Ultraviolet light oxidation of fresh hemoglobin eliminates aggregate formation seen in commercially sourced hemoglobin

Elevated levels of circulating cell-free hemoglobin (CFH) are an integral feature of several clinical conditions including sickle cell anemia, sepsis, hemodialysis and cardiopulmonary bypass. Oxidized (Fe3+, ferric) hemo-globin contributes to the pathophysiology of these disease states and is therefore widely studied in experimental models, many of which use commercially sourced CFH. In this study, we treated human endothelial cells with commercially sourced ferric hemoglobin and observed the appearance of dense cytoplasmic aggregates (CAgg) over time. These CAgg were intensely autofluorescent, altered intracellular structures (such as mitochondria), formed in multiple cell types and with different media composition, and formed regardless of the presence or absence of cells.
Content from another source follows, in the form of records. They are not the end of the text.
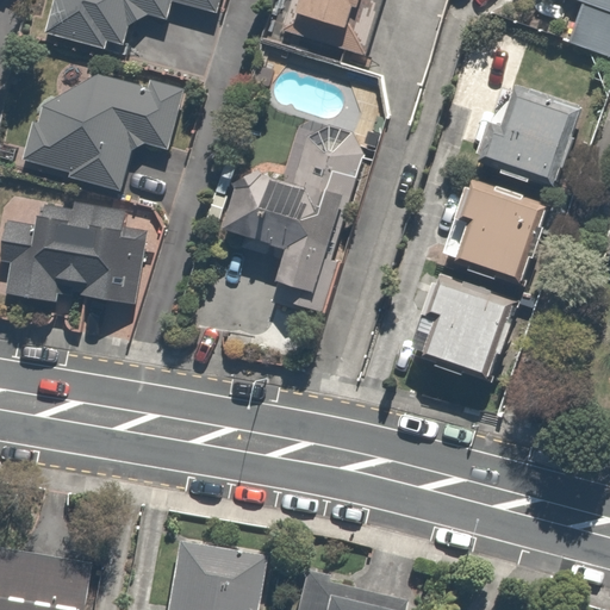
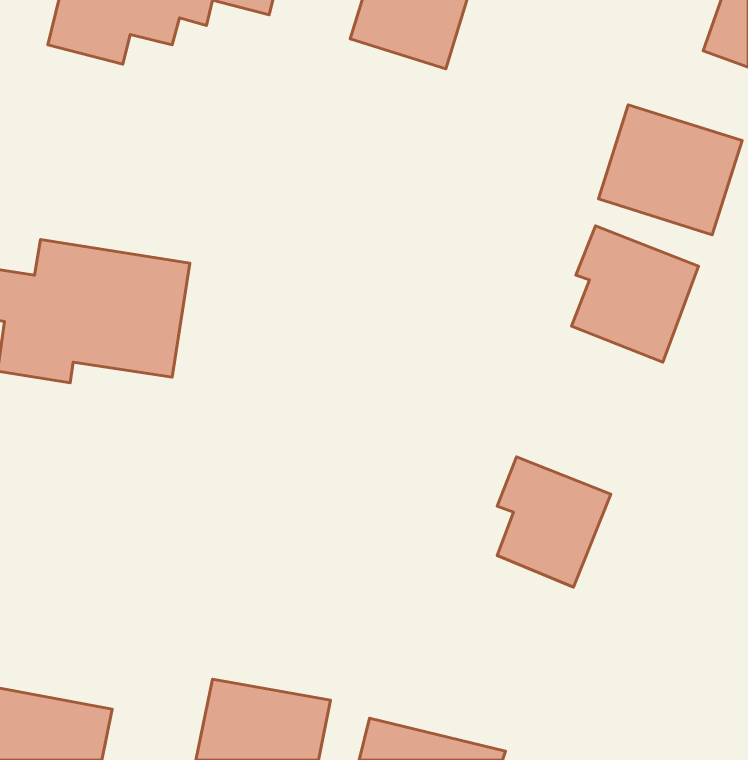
building: [11,69,188,189] -> none
building: [224,127,366,310] -> none
building: [428,279,518,382] -> [497,457,611,587]

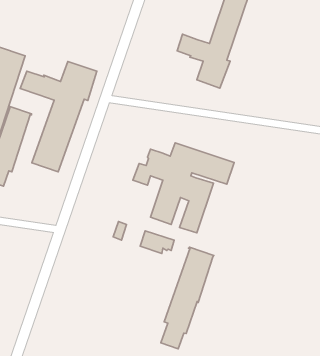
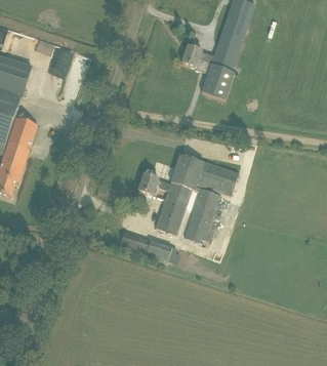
building: [20,62,97,172] -> none
building: [161,247,214,349] -> none

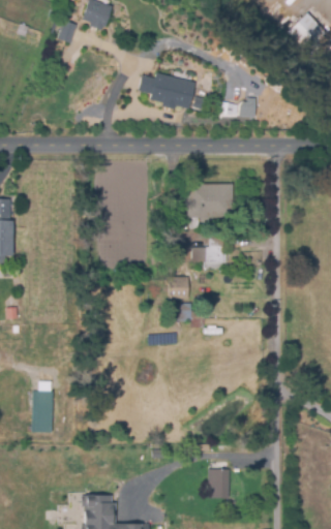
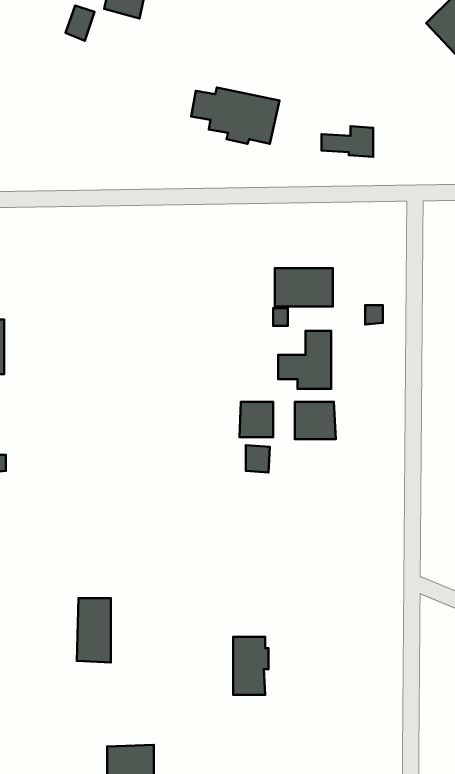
building: none -> [295,402,336,439]
building: [32,390,54,431] -> [77,598,111,662]
building: [210,460,233,497] -> [233,637,269,695]

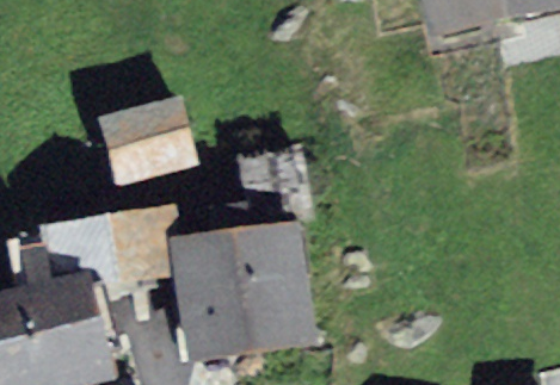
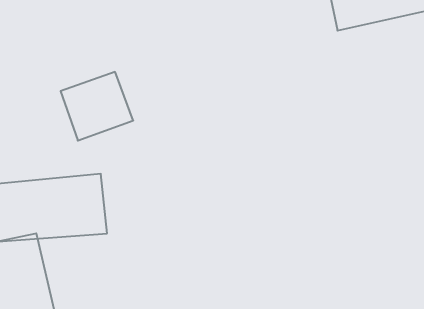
building: [190,226,304,329] -> none

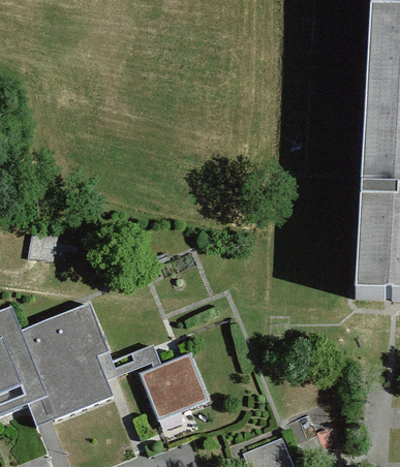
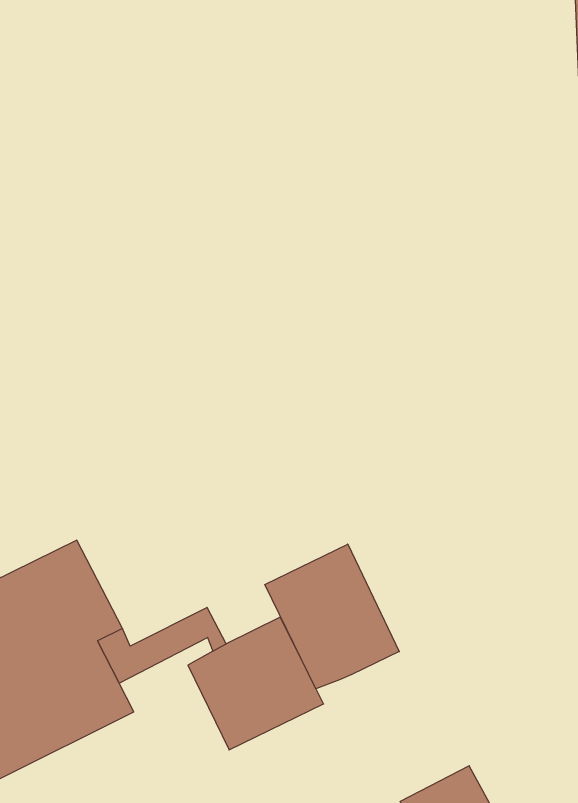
building: none -> [265,544,399,689]

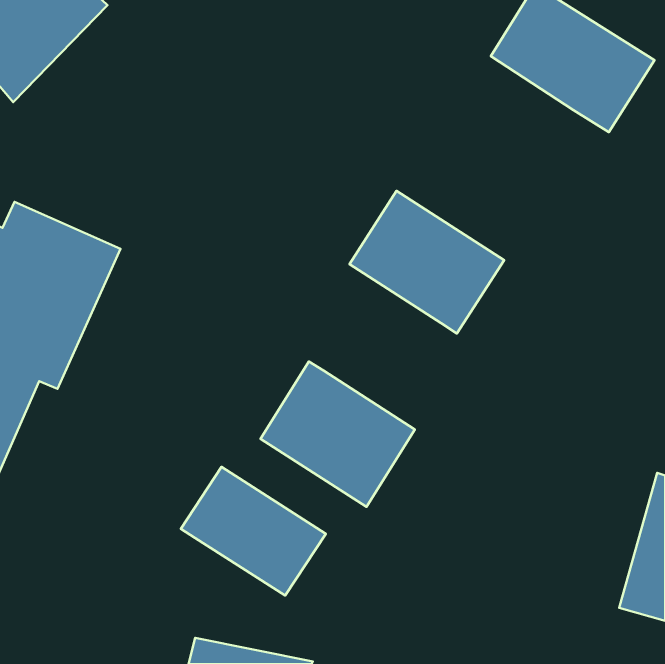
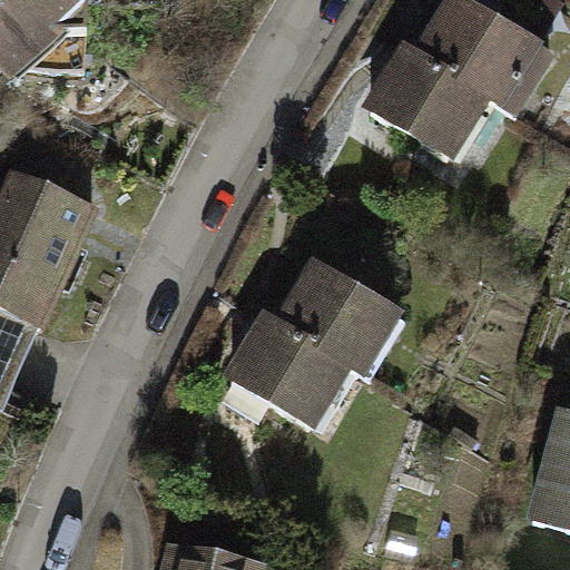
building: none -> [361,38,488,157]
building: [350,191,504,334] -> [275,253,406,374]
building: [181,467,326,596] -> none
An in-depth chemical analysis of these CAgg revealed that they contain inorganic components and are not pure hemoglobin. To oxidize freshly isolated hemoglobin without addition of an oxidizing agent, we developed a novel method to convert ferrous CFH to ferric CFH using ultraviolet light without the need for additional redox agents. Unlike commercial ferric hemoglobin, treatment of cells with the fresh ferric hemo-globin did not lead to CAgg formation. These studies suggest that commercially sourced CFH may contain sta-bilizers and additives which contribute to CAgg formation.

Automated summary

Elevated levels of circulating cell-free hemoglobin (CFH) play a significant role in several clinical conditions, and it is important to study the pathophysiology of these diseases using commercially sourced CFH. This study found that treating endothelial cells with commercial ferric hemoglobin led to the formation of dense cytoplasmic aggregates (CAgg), while fresh ferric hemoglobin did not. Chemical analysis revealed that these CAgg contain inorganic components and are not pure hemoglobin, suggesting that stabilizers and additives in commercially sourced CFH contribute to CAgg formation.